During late 2014 and early 2015, he toured the U.S. in support of his second EP. In September 2015, he said that he planned to publish his next solo EP in late 2016.

====Product of Isolation ====
In October 2016, Danielsen posted on his Facebook page, that he planned to release Product of Isolation, his first full-length solo studio album in January 2017. Early in November 2016, he announced that January 13, 2017 was the planned release date for the album.

====Mind Control to Steal the Soul ====
In March 2017, he announced that he plans to release Mind Control to Steal the Soul, his third solo EP, in July 2017. In August 2017, Danielsen announced the release date as well as song titles.

====The Best of Sean Danielsen Solo ====
In February 2019, he released a compilation album entitled The Best of Sean Danielsen Solo, with The Best of Sean Danielsen Solo Material, Vol. 2 arriving in April 2019.

== Discography ==

=== Solo career ===
- Enjoy the Process (2013)
- Food Chain (2014)
- Product of Isolation (2017)
- Mind Control to Steal the Soul (2017)
- The Best of Sean Danielsen Solo Material (2019)
- The Best of Sean Danielsen Solo Material, Vol. 2 (2019)

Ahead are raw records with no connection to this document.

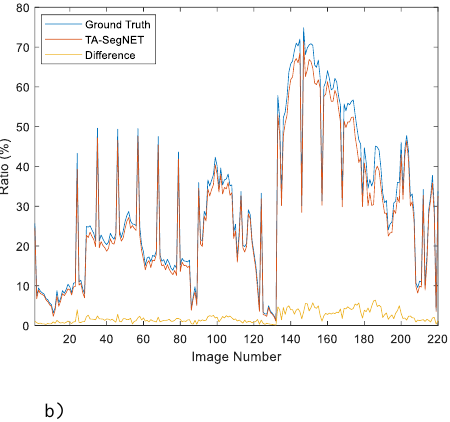
Fig. 11. Ground truth, segmented, and difference ratio a) for data set-1 b) for data set-2.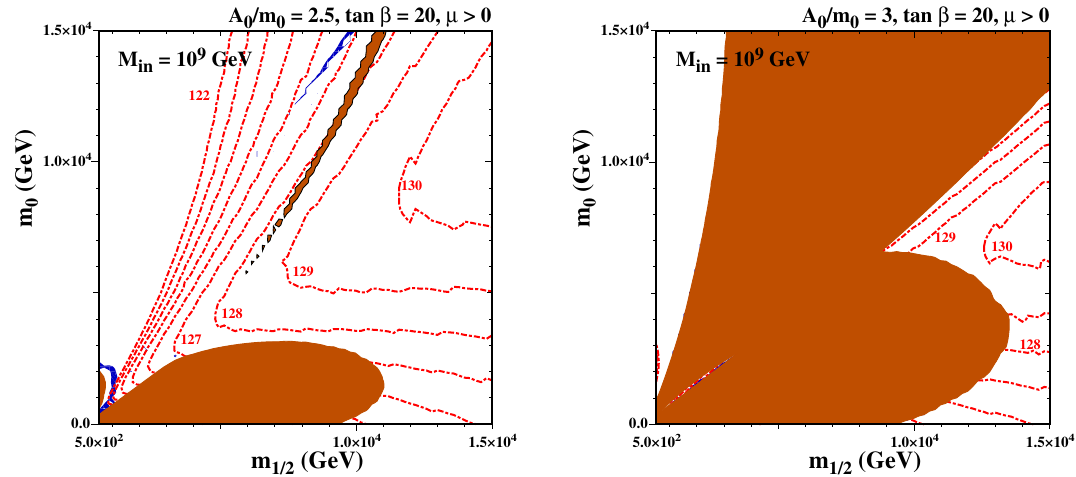
Fig. 10 The ( m 1 / 2 , m 0 ) planes for sub-GUT models with M in = 10 9 GeV, tan β = 20 and for A 0 = 2 . 5 m 0 (left panel) and A 0 = 3 m 0 (right panel). The shadings are the same as in Fig.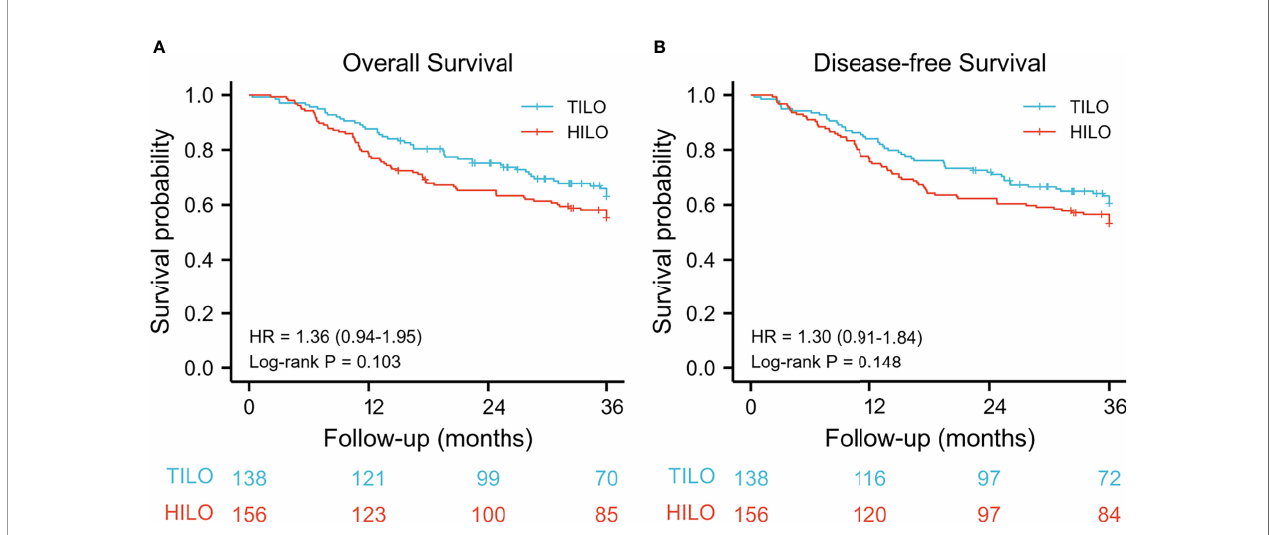
FIGURE 2 | Kaplan – Meier curves for unmatched patients between totally minimally invasive oesophagectomy (TILO) group and hybrid minimally invasive oesophagectomy (HILO) group. (A) overall survival, (B) disease-free survival.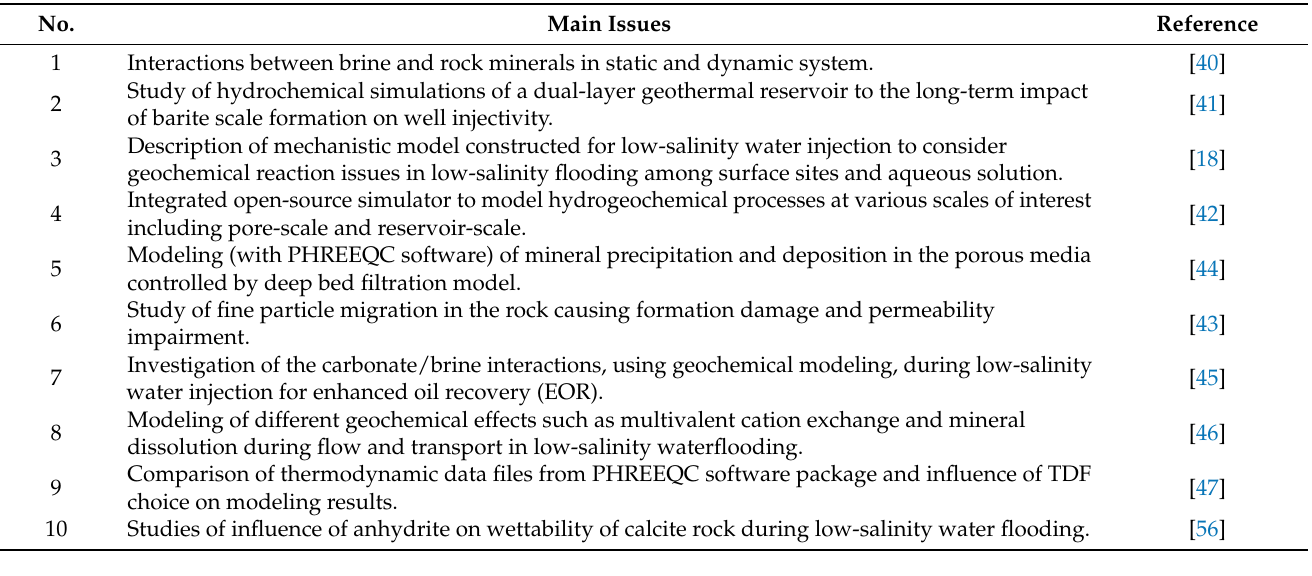
Table 2. Major findings from the literature (last 2 years) concerning phenomena accompanying the injection of water.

=== World Fire Brigade ===
- Spreading My Wings (2012)

=== Contributions ===
- "My Father's Daughter", 24 Off the Board, Nina Storey (Nina Storey Music, 2003)
- "Looking", Deaf Ears, Jerry Danielsen featuring Jake Kilmer (Busy Signal Studios, 2009)
- "Best in You", Anger Management (West One Music, 2014)
- "Away", Anger Management (West One Music, 2014)
- "You Must Like Suffering", The Darkest of Angels, Dead by Wednesday (EMP Label Group, 2016)

=== Smile Empty Soul ===

==== Albums ====
- Smile Empty Soul (2003)
- Anxiety (2005)
- Vultures (2006)
- Consciousness (2009)
- 3's (2012)
- Chemicals (2013)
- Rarities (2017)
- Oblivion (2018)
- The Acoustic Sessions, volumes 1 and 2 (2020)
- Black Pilled (2021)
- Four Horsemen of the Apocalypse (2023)

==== Extended play albums ====
- Hecklers Veto (1999)
- B-Sides (2008)
- Shapeshifter (2016)
- Sheep (2019)
- 2020 (2020)
- Soft Songs for the Quarantined Mind (2021)
- The Loss of Everything (2022)
- Swan Song (2025)

==== Contributions ====
- "Finding Myself" – Featured on The Punisher: The Album (2004)
- "Who I Am" – Featured on Music from and Inspired by Spider-Man 2 (2004)

== Personal life ==
In July 2013, Danielsen began selling his own paintings via Facebook. In June 2016, he and his long time girlfriend, which he had been in a relationship with since 2005, were married.

For his entire music career, he had played Schecter electric and acoustic guitars. He cites Jerry Cantrell and Kim Thayil as being his favorite guitarists. Danielsen switched from Schecter to Dean and no longer uses Schecter. He is an official artist of Dean per Dean's official website.